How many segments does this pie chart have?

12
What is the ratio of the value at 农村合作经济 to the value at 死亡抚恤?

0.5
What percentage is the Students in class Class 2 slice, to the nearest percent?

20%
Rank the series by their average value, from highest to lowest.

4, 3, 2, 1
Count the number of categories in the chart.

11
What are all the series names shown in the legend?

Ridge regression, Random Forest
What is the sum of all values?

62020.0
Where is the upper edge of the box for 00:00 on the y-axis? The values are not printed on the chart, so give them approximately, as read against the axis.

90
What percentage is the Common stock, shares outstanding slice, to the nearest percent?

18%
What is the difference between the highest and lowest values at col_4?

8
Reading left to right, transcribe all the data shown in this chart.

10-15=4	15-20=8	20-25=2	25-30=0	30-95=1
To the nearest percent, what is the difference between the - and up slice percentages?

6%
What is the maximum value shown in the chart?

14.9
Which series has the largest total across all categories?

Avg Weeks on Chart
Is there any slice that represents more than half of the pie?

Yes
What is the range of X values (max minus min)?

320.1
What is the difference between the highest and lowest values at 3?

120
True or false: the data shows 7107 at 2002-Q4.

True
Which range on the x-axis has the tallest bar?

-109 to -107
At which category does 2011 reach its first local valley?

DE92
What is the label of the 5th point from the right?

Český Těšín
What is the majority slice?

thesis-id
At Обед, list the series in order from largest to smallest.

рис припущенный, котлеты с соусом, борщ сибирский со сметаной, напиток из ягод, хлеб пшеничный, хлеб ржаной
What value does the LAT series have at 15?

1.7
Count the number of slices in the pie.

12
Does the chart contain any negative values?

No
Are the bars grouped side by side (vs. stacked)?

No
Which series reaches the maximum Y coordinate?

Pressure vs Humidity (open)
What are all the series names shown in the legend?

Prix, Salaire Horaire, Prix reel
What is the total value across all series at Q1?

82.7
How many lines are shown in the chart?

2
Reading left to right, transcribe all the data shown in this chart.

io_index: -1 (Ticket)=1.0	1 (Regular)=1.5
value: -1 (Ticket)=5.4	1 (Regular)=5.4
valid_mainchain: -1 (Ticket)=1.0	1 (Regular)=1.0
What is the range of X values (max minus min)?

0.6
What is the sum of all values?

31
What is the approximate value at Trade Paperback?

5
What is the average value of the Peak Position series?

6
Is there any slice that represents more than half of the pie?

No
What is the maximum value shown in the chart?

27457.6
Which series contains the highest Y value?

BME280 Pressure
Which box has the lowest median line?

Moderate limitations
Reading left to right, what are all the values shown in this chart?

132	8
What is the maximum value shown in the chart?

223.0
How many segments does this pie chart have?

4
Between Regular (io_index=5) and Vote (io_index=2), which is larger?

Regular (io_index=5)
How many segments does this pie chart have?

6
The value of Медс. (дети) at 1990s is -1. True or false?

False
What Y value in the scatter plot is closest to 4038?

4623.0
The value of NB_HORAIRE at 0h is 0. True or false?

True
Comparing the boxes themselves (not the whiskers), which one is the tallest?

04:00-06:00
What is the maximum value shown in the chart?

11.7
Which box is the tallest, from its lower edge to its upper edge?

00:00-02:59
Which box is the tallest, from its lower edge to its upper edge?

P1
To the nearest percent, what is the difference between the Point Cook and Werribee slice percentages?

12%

## TASK DIRECTIONS
Return everything in the material from its first line down through the line containing "What is the total", both ends included, reproducing each line without any change.

## ANSWER BELOW
How many segments does this pie chart have?

12
What is the ratio of the value at 农村合作经济 to the value at 死亡抚恤?

0.5
What percentage is the Students in class Class 2 slice, to the nearest percent?

20%
Rank the series by their average value, from highest to lowest.

4, 3, 2, 1
Count the number of categories in the chart.

11
What are all the series names shown in the legend?

Ridge regression, Random Forest
What is the sum of all values?

62020.0
Where is the upper edge of the box for 00:00 on the y-axis? The values are not printed on the chart, so give them approximately, as read against the axis.

90
What percentage is the Common stock, shares outstanding slice, to the nearest percent?

18%
What is the difference between the highest and lowest values at col_4?

8
Reading left to right, transcribe all the data shown in this chart.

10-15=4	15-20=8	20-25=2	25-30=0	30-95=1
To the nearest percent, what is the difference between the - and up slice percentages?

6%
What is the maximum value shown in the chart?

14.9
Which series has the largest total across all categories?

Avg Weeks on Chart
Is there any slice that represents more than half of the pie?

Yes
What is the range of X values (max minus min)?

320.1
What is the difference between the highest and lowest values at 3?

120
True or false: the data shows 7107 at 2002-Q4.

True
Which range on the x-axis has the tallest bar?

-109 to -107
At which category does 2011 reach its first local valley?

DE92
What is the label of the 5th point from the right?

Český Těšín
What is the majority slice?

thesis-id
At Обед, list the series in order from largest to smallest.

рис припущенный, котлеты с соусом, борщ сибирский со сметаной, напиток из ягод, хлеб пшеничный, хлеб ржаной
What value does the LAT series have at 15?

1.7
Count the number of slices in the pie.

12
Does the chart contain any negative values?

No
Are the bars grouped side by side (vs. stacked)?

No
Which series reaches the maximum Y coordinate?

Pressure vs Humidity (open)
What are all the series names shown in the legend?

Prix, Salaire Horaire, Prix reel
What is the total value across all series at Q1?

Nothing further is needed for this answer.